### Task directions
Return each line below that contains the string "Сервис". Treat uppercase and lowercase letters as different.
**** Extracted information ****
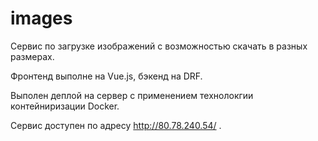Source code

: # images

Сервис по загрузке изображений с возможностью скачать в разных размерах.

Фронтенд выполне на Vue.js, бэкенд на DRF.

Выполен деплой на сервер с применением технолокгии контейниризации Docker.

Сервис доступен по адресу http://80.78.240.54/ .
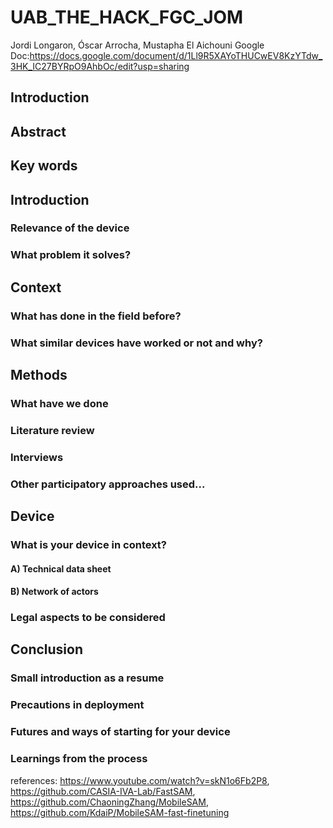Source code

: # UAB_THE_HACK_FGC_JOM
Jordi Longaron, Óscar Arrocha, Mustapha El Aichouni
Google Doc:https://docs.google.com/document/d/1Ll9R5XAYoTHUCwEV8KzYTdw_3HK_IC27BYRpO9AhbOc/edit?usp=sharing
## Introduction
## Abstract
## Key words
## Introduction
### Relevance of the device
### What problem it solves?
## Context
### What has done in the field before? 
### What similar devices have worked or not and why?
	
## Methods

### What have we done

### Literature review

### Interviews

### Other participatory approaches used...

## Device

### What is your device in context?

#### A) Technical data sheet

#### B) Network of actors 

### Legal aspects to be considered

## Conclusion

### Small introduction as a resume

### Precautions in deployment

### Futures and ways of starting for your device

### Learnings from the process

references:
https://www.youtube.com/watch?v=skN1o6Fb2P8,
https://github.com/CASIA-IVA-Lab/FastSAM,
https://github.com/ChaoningZhang/MobileSAM,
https://github.com/KdaiP/MobileSAM-fast-finetuning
****
### Solution below
Сервис по загрузке изображений с возможностью скачать в разных размерах.
Сервис доступен по адресу http://80.78.240.54/ .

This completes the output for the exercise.